Diese Herrenuhr der deutschen Marke Foresta besitzt das gleiche Gehäuse wie die legendäre Stowa Seatime aus den 60er Jahren, sie hat also eine Druckdichte von (ehemals) 200 Metern, was sie zu einer „echten“ Taucheruhr macht. Schwertzeiger und Balkenindizes auf schwarzem Grund verleihen der Uhr eine sehr gute Ablesbarkeit, die Countdown-Lünette ist in beide Richtungen drehbar. Das unpolierte Edelstahlgehäuse verfügt noch über das originale Schliffbild in gutem Zustand. Im Inneren tickt quasi ein Manufakturkaliber, denn Foresta verwendete fast ausschließlich selbst produzierte Förster-Werke, hier ein FB 197 mit Datumsanzeige auf 6 Uhr. Sie ist durch Wechsel zwischen 21 und 24 Uhr schnellverstellbar. An den 19mm breiten Stegen befindet sich ein mehrfarbig gestreiftes Textilband, auf Wunsch kann auch ein klassisches Tropic-Kautschuk montiert werden.

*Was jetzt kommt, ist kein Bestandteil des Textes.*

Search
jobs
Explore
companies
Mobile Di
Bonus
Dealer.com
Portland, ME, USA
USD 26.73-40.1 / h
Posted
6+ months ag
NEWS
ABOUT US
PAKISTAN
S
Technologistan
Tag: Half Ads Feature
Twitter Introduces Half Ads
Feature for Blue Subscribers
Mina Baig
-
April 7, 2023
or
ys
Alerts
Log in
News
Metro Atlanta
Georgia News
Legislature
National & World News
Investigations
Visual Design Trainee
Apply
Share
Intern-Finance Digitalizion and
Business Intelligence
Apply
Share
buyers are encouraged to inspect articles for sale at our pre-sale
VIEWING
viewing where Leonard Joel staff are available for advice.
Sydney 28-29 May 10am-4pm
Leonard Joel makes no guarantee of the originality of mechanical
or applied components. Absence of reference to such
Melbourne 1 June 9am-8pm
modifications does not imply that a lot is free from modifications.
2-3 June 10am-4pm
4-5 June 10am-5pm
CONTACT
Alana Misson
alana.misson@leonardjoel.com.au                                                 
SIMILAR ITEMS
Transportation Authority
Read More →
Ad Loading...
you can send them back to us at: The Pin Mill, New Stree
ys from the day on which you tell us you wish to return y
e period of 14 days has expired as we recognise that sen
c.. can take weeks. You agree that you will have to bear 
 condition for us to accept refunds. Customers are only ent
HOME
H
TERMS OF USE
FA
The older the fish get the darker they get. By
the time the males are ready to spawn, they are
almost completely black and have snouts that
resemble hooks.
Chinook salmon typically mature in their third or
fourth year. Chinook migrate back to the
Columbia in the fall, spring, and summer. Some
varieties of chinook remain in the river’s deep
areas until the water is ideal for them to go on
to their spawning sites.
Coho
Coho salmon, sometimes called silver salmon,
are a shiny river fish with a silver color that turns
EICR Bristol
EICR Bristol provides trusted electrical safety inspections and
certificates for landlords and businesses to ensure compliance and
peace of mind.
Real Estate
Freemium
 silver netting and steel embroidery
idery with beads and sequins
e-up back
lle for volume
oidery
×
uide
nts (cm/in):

Beim Kaliber 67.1 handelt es sich um das erste Automatikwerk der Glashütter Uhrenbetriebe (GUB). Mit etwa 190.000 Exemplaren wurde es deutlich seltener gebaut als sein bekannter Nachfolger, das fast zweimillionenfach hergestellte GUB 74/75 (Spezimatic). Vorliegendes Exemplar hat ein klassisches Design mit Zahlenindizes auf 6 und 12. Die Mitte des Zifferblatts ziert eine leichte Patina, das Werk ist sauber und erzeugt stabile Gangwerte. Am vergoldeten Gehäuse findet sich nur minimaler Kantenabrieb, das Armband wurde erneuert, die Wahl fiel auf ein dunkelbraunes Leder. Das Datum kann durch Wechsel zwischen 20 und 24 Uhr schnellverstellt werden.
Diese Homa besitzt das gleiche Gehäuse wie die legendäre Stowa Seatime aus den 60er/70er Jahren, sie hat also eine Druckdichte von (ehemals) 200 Metern, was sie zu einer „echten“ Taucheruhr macht. Die Marke wurde gemäß Mikrolisk 1956 von Rudolf Holzmann in München registriert. Im Inneren vorliegender Uhr tickt das nur 1969 bis 71 gebaute Pforzheimer Automatikkaliber PUW 1461, die Datumsanzeige kann durch Wechsel zwischen 20 und 24 Uhr schnellverstellt werden. Die Lünette ist bidirektional drehbar, die Bandwahl fiel auf ein stilechtes neues Kautschuk im Tropic-Design. Die Uhr befindet sich rundum in gutem bis sehr gutem Erhaltungszustand.
Mido ist eine Uhrenmarke, die Ihrer Designlinie seit den 60er Jahren stets treu geblieben ist. Dies gilt vor allem für die Reihen Commander und Ocean Star. Ein Exemplar aus dieser Serie liegt hier vor. Im Inneren des Vakuum-Containergehäuses werkelt das äußerst flache Automatikkaliber Mido 1117PC. Der Erhaltungszustand des Gehäuses ist gut und unpoliert, die Rückseite zeigt leichte Spuren eines Perlonbands. Das Datum wird in einem großen Fenster angezeigt, es kann durch Wechsel zwischen 20 und 24 Uhr schnellverstellt werden. Das Glas wurde erneuert, die Minuterie ist original, die Krone ebenfalls. An den 18mm breiten Stegen befindet sich derzeit ein stilistisch sehr gut passendes Vintage-Edelstahlband, es wurde ultraschallgereinigt und ist über die Schließe variabel verstellbar.
Das 38mm breite Edelstahlgehäuse vorliegender Eterna-Matic wirkt aufgrund der Kissenform am Arm sogar noch etwas größer. Sein Horizontalschliff ist original und gut erhalten, ebenfalls original sind Krone und Glas, beide mit dem Markenlogo versehen. Das blaue Zifferblatt hat eine recht gleichmäßige Patina, die etwas an einen Sternenhimmel erinnert. Beim Werk handelt es sich um ein Eterna 1488K, die passend zum Blatt gefärbte Datumsanzeige kann durch Ziehen an der Krone schnellverstellt werden. Die Bandwahl fiel auf ein dunkelblaues Rally-Leder (20mm).